---------- LISTED ENTRIES ----------

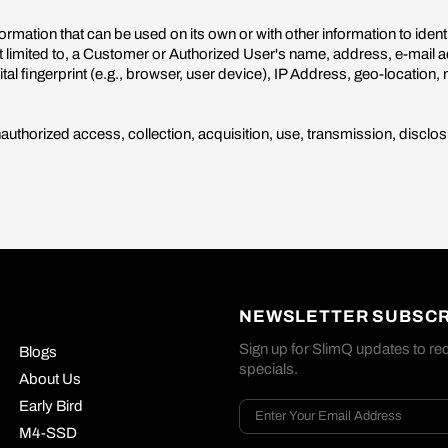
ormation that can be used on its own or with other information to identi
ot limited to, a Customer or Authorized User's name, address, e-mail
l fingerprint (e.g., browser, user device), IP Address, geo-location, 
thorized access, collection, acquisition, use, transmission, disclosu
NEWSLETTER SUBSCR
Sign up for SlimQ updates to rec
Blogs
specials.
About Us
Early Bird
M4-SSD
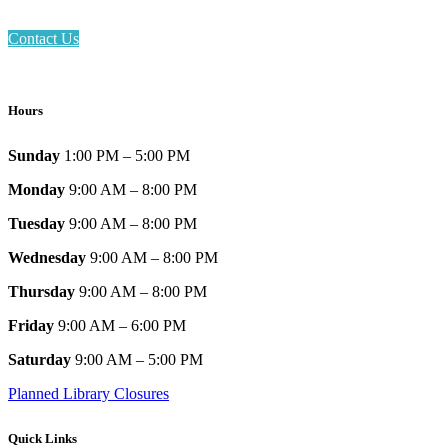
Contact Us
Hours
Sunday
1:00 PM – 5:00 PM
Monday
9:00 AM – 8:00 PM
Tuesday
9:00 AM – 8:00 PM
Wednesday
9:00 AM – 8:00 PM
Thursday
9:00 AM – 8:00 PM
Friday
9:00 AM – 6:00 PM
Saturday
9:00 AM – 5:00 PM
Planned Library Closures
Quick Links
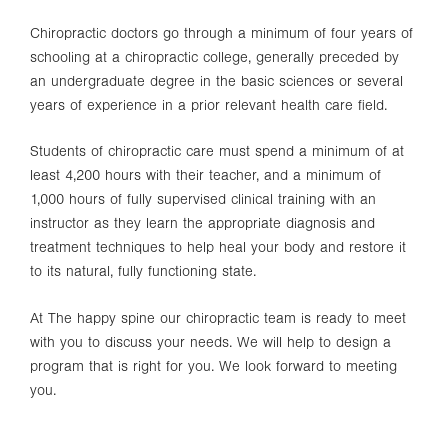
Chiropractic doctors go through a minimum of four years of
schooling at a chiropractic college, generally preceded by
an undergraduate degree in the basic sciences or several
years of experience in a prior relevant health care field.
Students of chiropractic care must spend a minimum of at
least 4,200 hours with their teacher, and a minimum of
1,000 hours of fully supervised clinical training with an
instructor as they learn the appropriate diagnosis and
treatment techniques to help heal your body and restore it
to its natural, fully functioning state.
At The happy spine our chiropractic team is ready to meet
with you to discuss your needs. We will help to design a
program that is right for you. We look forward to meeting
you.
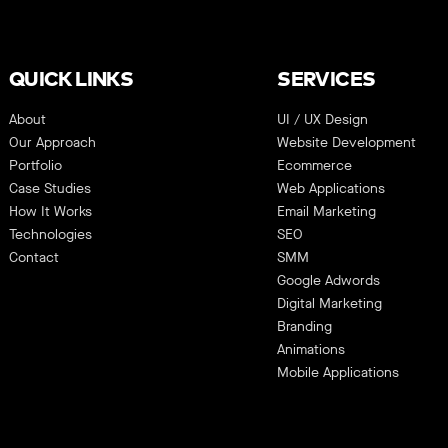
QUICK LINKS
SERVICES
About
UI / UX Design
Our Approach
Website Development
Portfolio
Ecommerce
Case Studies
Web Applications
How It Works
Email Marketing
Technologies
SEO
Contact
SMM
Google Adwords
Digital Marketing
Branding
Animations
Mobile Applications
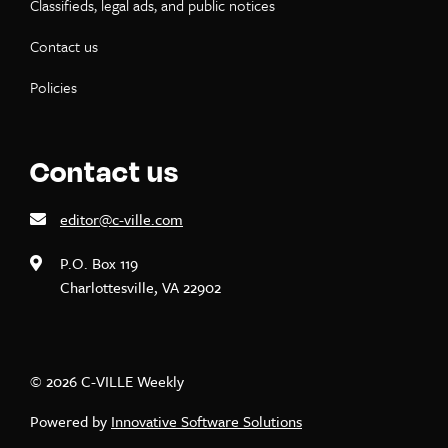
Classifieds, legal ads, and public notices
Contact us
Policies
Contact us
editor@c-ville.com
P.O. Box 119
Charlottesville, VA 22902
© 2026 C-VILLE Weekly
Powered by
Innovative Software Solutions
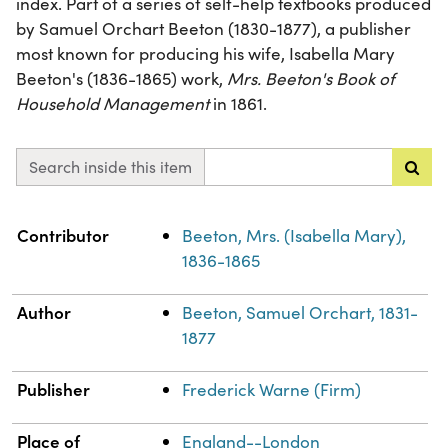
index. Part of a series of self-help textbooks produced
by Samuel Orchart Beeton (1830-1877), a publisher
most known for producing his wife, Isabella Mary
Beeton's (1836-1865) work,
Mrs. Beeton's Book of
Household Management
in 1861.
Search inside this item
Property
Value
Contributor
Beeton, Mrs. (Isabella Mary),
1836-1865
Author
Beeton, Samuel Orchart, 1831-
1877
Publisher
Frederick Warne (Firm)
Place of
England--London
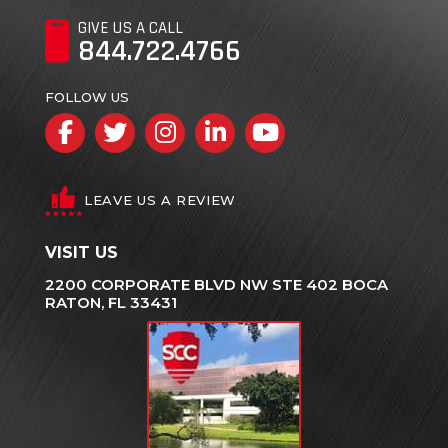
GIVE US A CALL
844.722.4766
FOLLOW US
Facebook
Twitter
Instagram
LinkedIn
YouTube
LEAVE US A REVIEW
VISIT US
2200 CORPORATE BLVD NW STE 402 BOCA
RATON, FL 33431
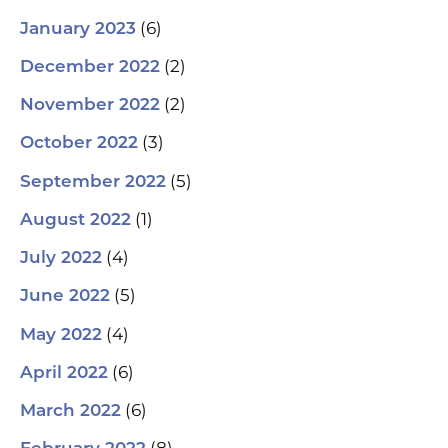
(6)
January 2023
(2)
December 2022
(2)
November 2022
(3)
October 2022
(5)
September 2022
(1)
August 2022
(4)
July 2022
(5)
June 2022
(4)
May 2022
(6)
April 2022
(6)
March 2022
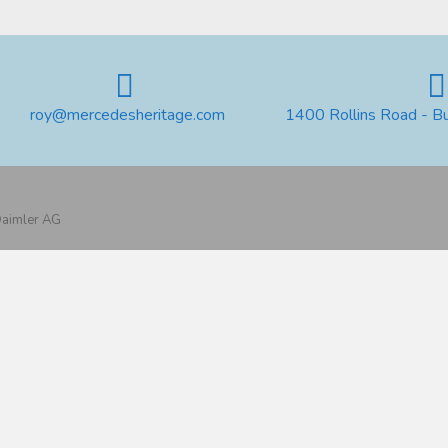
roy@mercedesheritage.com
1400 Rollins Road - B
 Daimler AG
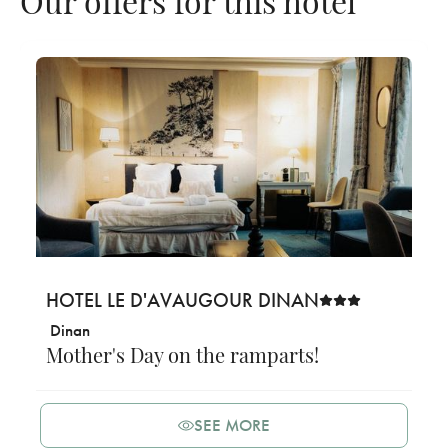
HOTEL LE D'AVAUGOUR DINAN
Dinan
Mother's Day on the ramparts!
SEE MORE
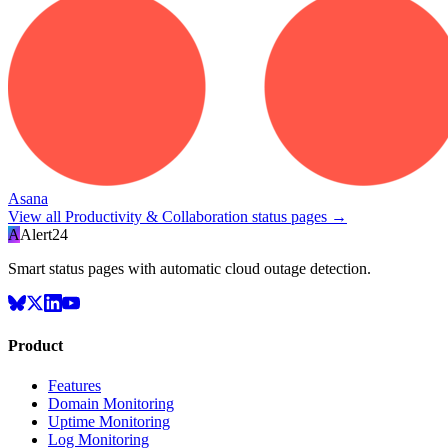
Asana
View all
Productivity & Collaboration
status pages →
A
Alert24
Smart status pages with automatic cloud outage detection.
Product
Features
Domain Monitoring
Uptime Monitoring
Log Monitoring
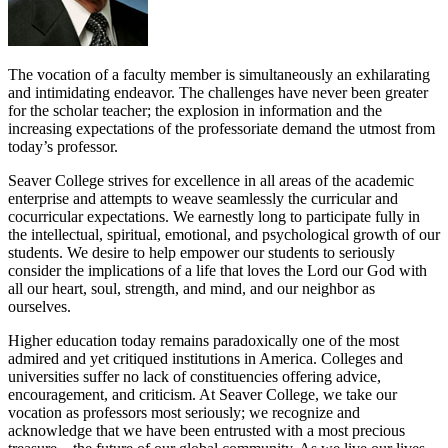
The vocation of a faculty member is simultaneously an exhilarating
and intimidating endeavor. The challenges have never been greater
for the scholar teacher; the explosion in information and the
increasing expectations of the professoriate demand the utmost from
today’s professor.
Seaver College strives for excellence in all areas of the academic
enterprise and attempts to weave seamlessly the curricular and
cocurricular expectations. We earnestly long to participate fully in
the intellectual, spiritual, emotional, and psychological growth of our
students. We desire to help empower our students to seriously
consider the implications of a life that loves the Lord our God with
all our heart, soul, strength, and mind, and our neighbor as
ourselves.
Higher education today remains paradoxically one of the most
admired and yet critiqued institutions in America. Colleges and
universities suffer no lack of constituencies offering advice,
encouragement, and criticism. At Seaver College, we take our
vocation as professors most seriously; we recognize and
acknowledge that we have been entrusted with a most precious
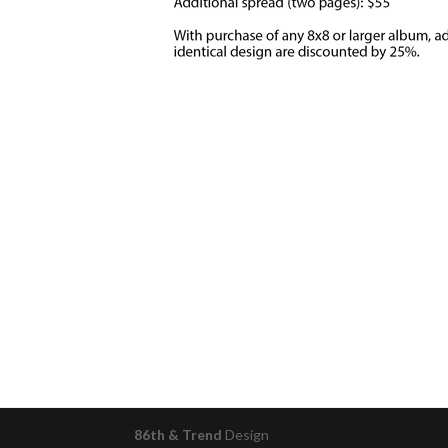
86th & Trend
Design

----------

◆ **BRIEF**
Copy the listing word for word, starting at the line that has "HOTEL LE D'AVAUGOUR DINAN" and stopping after the line that has "Log Monitoring". Leave the pictures out of your answer.

◆ **OUTPUT**
HOTEL LE D'AVAUGOUR DINAN
Dinan
Mother's Day on the ramparts!
SEE MORE
Asana
View all
Productivity & Collaboration
status pages →
A
Alert24
Smart status pages with automatic cloud outage detection.
Product
Features
Domain Monitoring
Uptime Monitoring
Log Monitoring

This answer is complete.